--- Source material ---
'''
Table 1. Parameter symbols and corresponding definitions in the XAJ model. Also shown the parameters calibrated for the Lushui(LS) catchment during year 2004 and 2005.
'''
'''
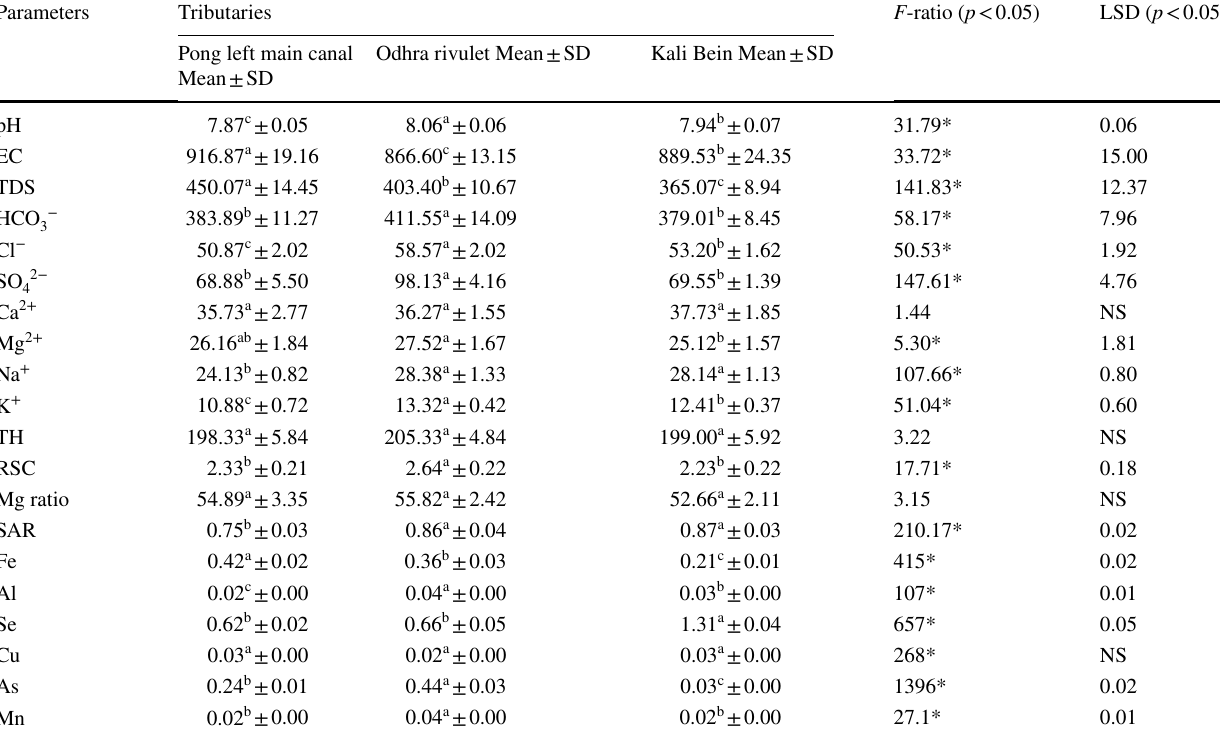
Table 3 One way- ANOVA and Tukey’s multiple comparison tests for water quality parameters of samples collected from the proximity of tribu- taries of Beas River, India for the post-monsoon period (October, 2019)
'''
'''
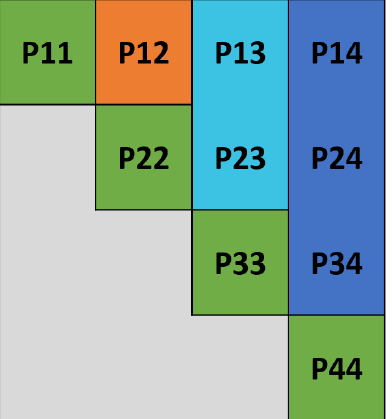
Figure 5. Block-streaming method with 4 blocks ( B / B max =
'''
--- What the task requires ---
Pull each line holding "parameters" out of the listing.

--- Your solution ---
Table 1. Parameter symbols and corresponding definitions in the XAJ model. Also shown the parameters calibrated for the Lushui(LS) catchment during year 2004 and 2005.
Table 3 One way- ANOVA and Tukey’s multiple comparison tests for water quality parameters of samples collected from the proximity of tribu- taries of Beas River, India for the post-monsoon period (October, 2019)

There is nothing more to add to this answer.